The next day somebody sent me a picture a Burmese cat. If I hadn't known better, I would have said the photographer had taken the picture of Sooty. I must admit, that now he has filled out a bit, with his shining fur coat, he does look more attractive. I just wish I knew more about his ancestry. I did read up a bit about this breed and he certainly seems to have all the attributes of it. He follows me from room to room. He chooses his own sleeping arrangements, but usually follows me into bedroom at night. Just to check what I am doing. Teeth brushing he finds fascinating. Showering not so popular as he can't find a way to get in until I get out, but loves poking his nose inside the cubicle when I emerge. When he sees me safely in bed he disappears, usually. During the very cold nights we had recently, after I had put the light out, I suddenly realised that something warm and furry was insinuating itself between my pillow and the headboard. Mainly he appears around six a.m. and if you can imagine a cold nose and something that resembles a noisy pneumatic drill being inserted into your ear that is my wake up call.

A friend called one day and I was making her a drink. I asked her if she would bring in the milk from the fridge which is in my utility room as is cat flap. "You'd better come here" I heard, "Sooty is jammed in the cat flap." As it was pouring with rain, Sooty was doing his normal reconnaissance, head and paws out to check on the weather. There is an overhang above the door which means he stays dry whilst checking. As his back legs were dangling in space, she thought he was stuck, but that's his normal inspection position. Not a drop of water is allowed to touch him. Definitely a fine weather cat this one.

Assisting in changing sheets etc., on beds is another of his favourite activities. Now if you have never tried getting fitted sheets on with a cat's assistance, you have no idea. He gets locked out of room, then sets up such a howling that you think he has to be in mortal danger.
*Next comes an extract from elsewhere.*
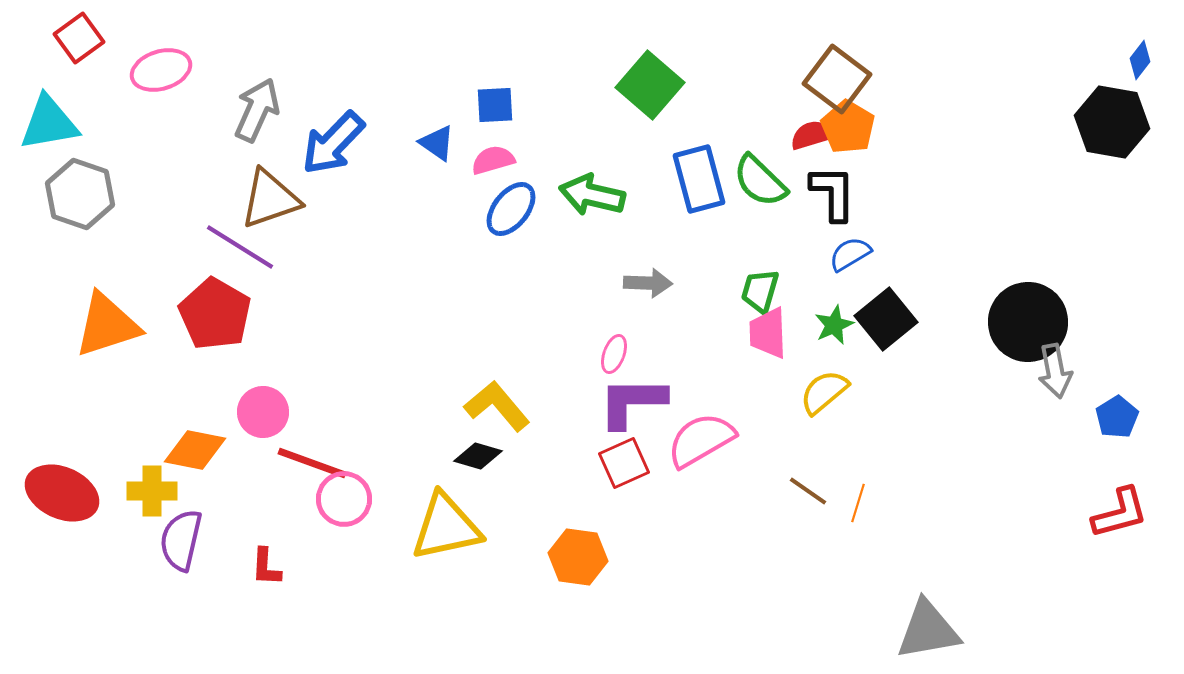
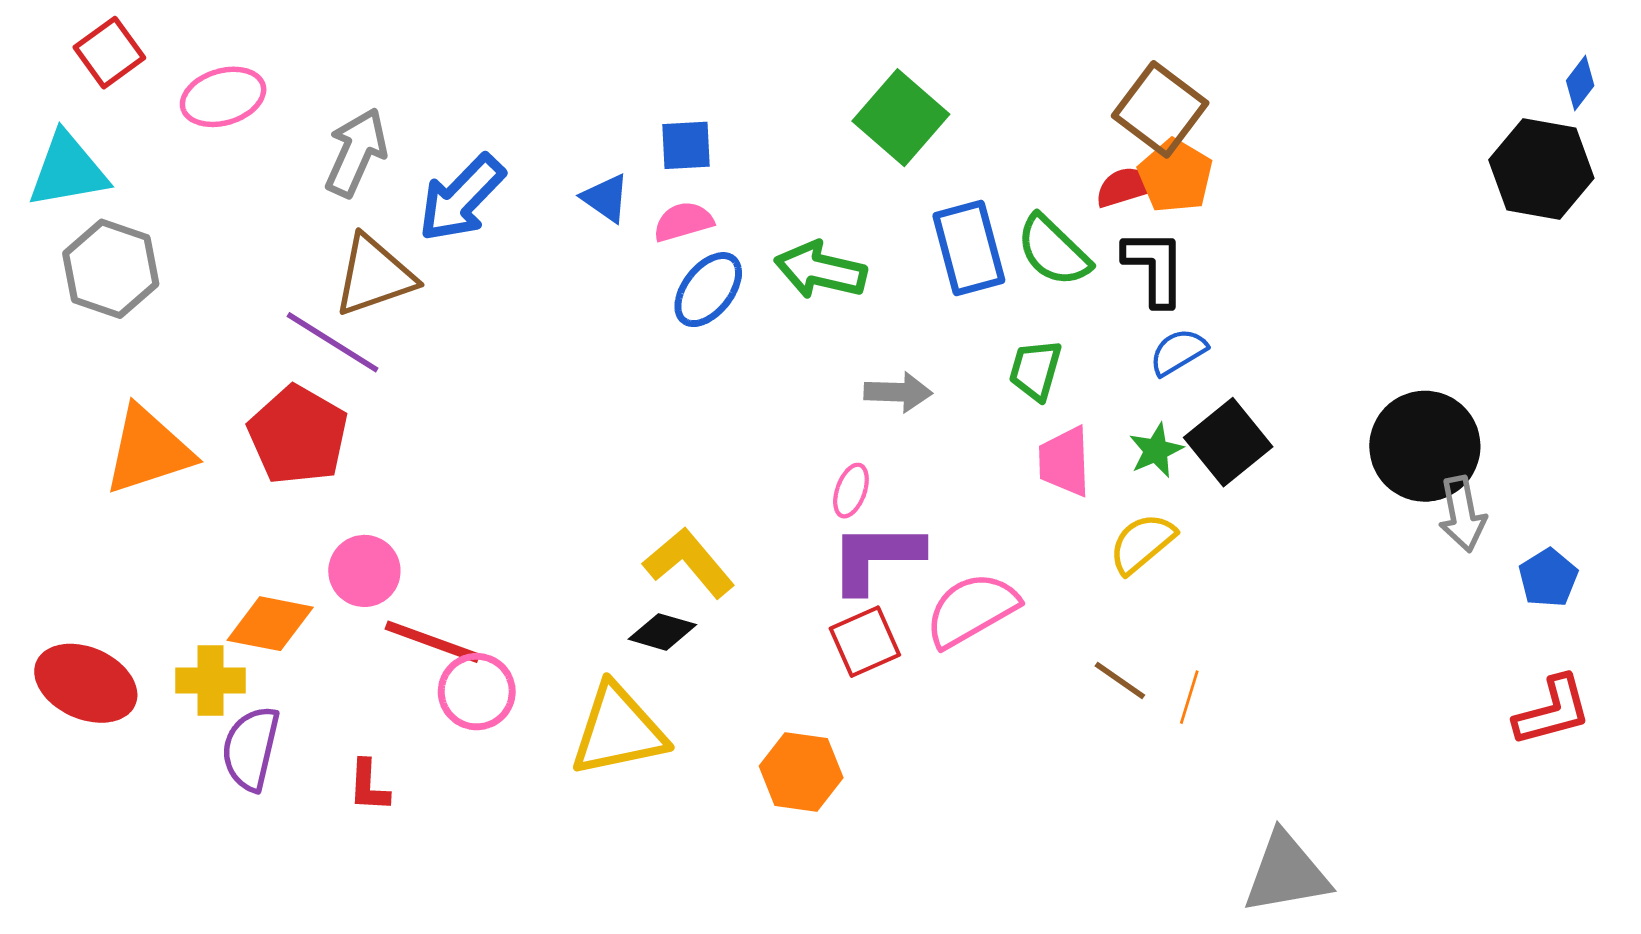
green trapezoid: (760, 291) -> (1035, 370), moved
Opening door to check, he tears back in and the game starts all over. I leave the task until he is fast asleep, but I reckon he can hear the airing cupboard door opening as if it sounded like a thunderclap.
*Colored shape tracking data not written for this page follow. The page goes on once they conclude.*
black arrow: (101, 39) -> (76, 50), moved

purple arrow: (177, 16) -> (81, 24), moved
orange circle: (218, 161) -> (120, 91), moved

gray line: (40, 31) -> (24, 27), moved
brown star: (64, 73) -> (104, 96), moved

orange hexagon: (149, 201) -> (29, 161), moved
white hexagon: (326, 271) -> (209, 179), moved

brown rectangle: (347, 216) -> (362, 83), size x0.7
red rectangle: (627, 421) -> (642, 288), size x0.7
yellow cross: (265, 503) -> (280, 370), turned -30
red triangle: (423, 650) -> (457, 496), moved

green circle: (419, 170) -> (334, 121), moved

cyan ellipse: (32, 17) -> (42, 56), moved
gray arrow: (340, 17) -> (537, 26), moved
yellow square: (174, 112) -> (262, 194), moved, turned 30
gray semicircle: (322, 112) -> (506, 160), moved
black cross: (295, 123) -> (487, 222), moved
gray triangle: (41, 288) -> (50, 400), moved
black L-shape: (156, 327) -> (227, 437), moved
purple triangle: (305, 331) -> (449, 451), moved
He has now started exploring the world beyond the garden having learned the high wall surrounding it is not beyond his reach. After the experience with Holly, my heart was in my mouth when I saw him running along on top of the wall the first time. Behind it is a large area of waste ground, but if he took another turning, he would be out on a busy main road. Sometimes he comes back in very quickly, but he has been out for a few hours. Then my anxieties start. I just have to accept that this cat will not and never will be just a house cat. I can only hope that his love and need to be close to me will stop him going too far. He does recoil from the noise of lorries passing, so I hope that will keep him away from that road.
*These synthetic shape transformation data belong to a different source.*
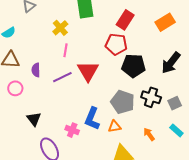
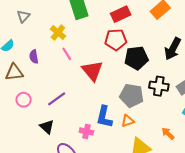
red rectangle: (125, 20) -> (121, 14), turned 42
pink line: (66, 50) -> (67, 54), turned -32
purple semicircle: (36, 70) -> (34, 57), moved
purple line: (62, 77) -> (57, 99), moved
orange arrow: (149, 134) -> (168, 133), moved

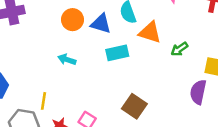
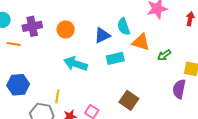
orange circle: (72, 20) -> (66, 30), moved
blue triangle: (101, 24) -> (102, 35), turned -42
cyan arrow: (67, 60) -> (76, 64), size x1.6

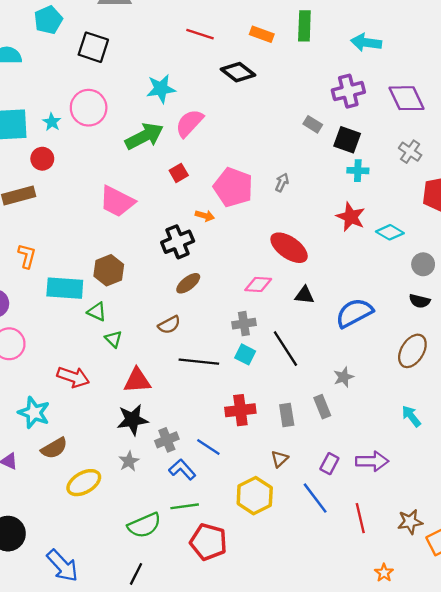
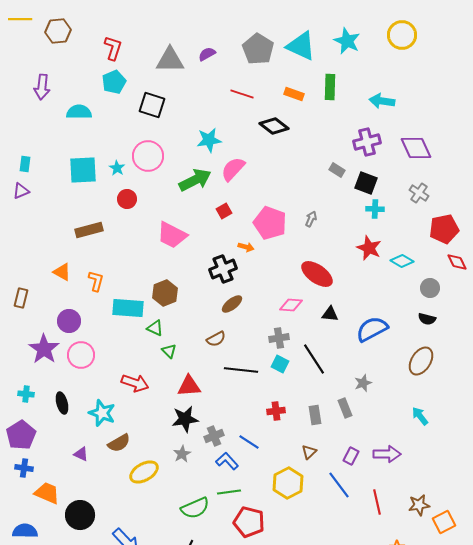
red circle: (42, 159) -> (127, 199), moved
red cross: (240, 410) -> (276, 411), size x0.7

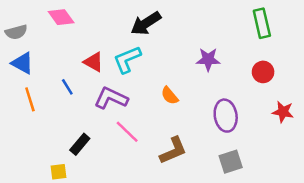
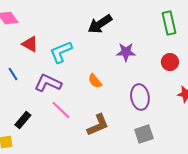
black arrow: (146, 23) -> (100, 24), moved
red triangle: (93, 62) -> (30, 44), moved

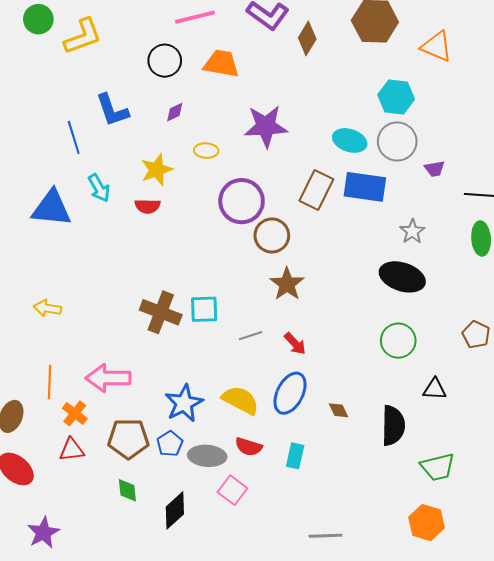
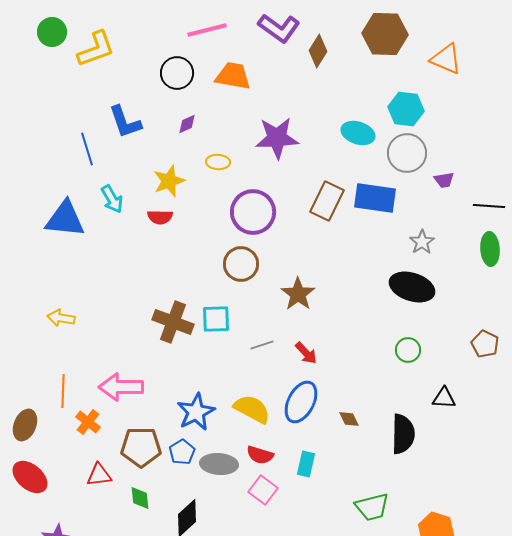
cyan ellipse: (350, 140) -> (358, 133), moved
brown circle: (272, 235) -> (241, 264), moved
green circle: (398, 341) -> (408, 350), size x0.7
red triangle: (72, 450) -> (99, 475), moved
green trapezoid: (438, 467) -> (372, 507), moved
pink square: (232, 490) -> (263, 490), moved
So if you have read this far, you will see that I have been truly possessed by this black limb of Satan. As someone who has always had dogs as pets, a cat is a completely new experience and whatever happens, one that has changed my life. The kitten, who never really looked like a kitten, has truly turned into a gleaming black swan. Telephone rings, he dashes out from wherever, knowing that a lap might soon be available. He wraps his front legs round my free arm and tucks his head under it. To date the only 'gift' he has brought me was a very long, fat worm. His yelling when it was gathered up into piece of kitchen roll and returned to the garden was loud enough to frighten the poor creature to death. I just hope and pray that he doesn't turn into a hunter like his predecessor and brings me more unwanted gifts. Summer is on its way, and no doubt his forays outside will be longer as the weather warms up. I hope and pray that he will turn into a thoroughly lazy creature, content to lie on the warm flagstones and let the world go by. I am totally possessed and quite happy to be.